• Problem: Copy each line of the entries that contains the word "busy".

[Items listed in a dataset]
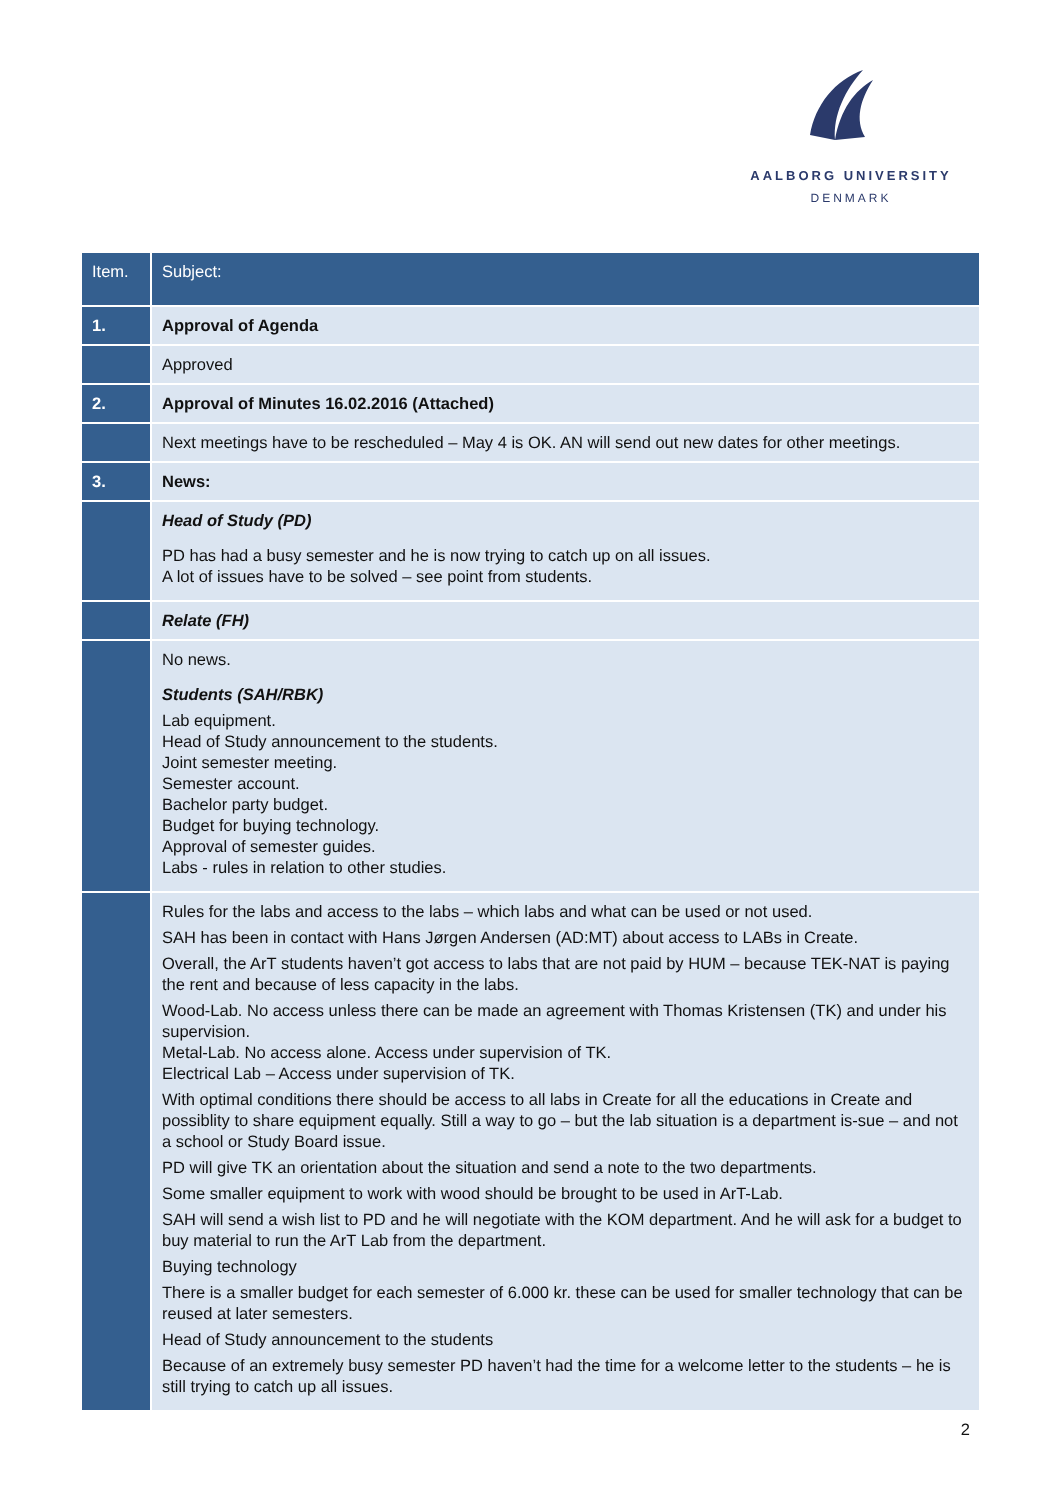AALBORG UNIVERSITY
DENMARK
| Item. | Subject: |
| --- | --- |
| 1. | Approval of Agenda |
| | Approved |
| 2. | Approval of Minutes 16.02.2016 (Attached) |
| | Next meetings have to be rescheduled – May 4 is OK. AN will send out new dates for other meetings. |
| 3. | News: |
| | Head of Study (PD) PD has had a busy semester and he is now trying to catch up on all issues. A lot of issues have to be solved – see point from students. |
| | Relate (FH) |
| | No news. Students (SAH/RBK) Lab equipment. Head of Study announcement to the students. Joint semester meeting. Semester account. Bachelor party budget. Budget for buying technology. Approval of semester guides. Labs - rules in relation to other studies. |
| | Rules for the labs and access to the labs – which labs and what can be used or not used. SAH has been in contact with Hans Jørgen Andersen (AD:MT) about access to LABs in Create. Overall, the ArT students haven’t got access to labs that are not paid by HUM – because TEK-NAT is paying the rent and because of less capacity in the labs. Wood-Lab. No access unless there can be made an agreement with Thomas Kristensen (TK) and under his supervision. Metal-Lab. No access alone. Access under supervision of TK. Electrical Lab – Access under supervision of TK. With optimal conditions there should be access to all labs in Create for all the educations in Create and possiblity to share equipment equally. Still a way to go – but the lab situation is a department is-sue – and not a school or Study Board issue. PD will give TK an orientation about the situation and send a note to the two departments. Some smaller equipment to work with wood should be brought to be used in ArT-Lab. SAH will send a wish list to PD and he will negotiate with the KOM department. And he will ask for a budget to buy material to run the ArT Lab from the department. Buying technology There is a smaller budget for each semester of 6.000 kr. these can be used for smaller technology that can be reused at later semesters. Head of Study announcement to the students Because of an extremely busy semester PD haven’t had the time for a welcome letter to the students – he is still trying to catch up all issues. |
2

• Exercise answer:
| | Head of Study (PD) PD has had a busy semester and he is now trying to catch up on all issues. A lot of issues have to be solved – see point from students. |
| | Rules for the labs and access to the labs – which labs and what can be used or not used. SAH has been in contact with Hans Jørgen Andersen (AD:MT) about access to LABs in Create. Overall, the ArT students haven’t got access to labs that are not paid by HUM – because TEK-NAT is paying the rent and because of less capacity in the labs. Wood-Lab. No access unless there can be made an agreement with Thomas Kristensen (TK) and under his supervision. Metal-Lab. No access alone. Access under supervision of TK. Electrical Lab – Access under supervision of TK. With optimal conditions there should be access to all labs in Create for all the educations in Create and possiblity to share equipment equally. Still a way to go – but the lab situation is a department is-sue – and not a school or Study Board issue. PD will give TK an orientation about the situation and send a note to the two departments. Some smaller equipment to work with wood should be brought to be used in ArT-Lab. SAH will send a wish list to PD and he will negotiate with the KOM department. And he will ask for a budget to buy material to run the ArT Lab from the department. Buying technology There is a smaller budget for each semester of 6.000 kr. these can be used for smaller technology that can be reused at later semesters. Head of Study announcement to the students Because of an extremely busy semester PD haven’t had the time for a welcome letter to the students – he is still trying to catch up all issues. |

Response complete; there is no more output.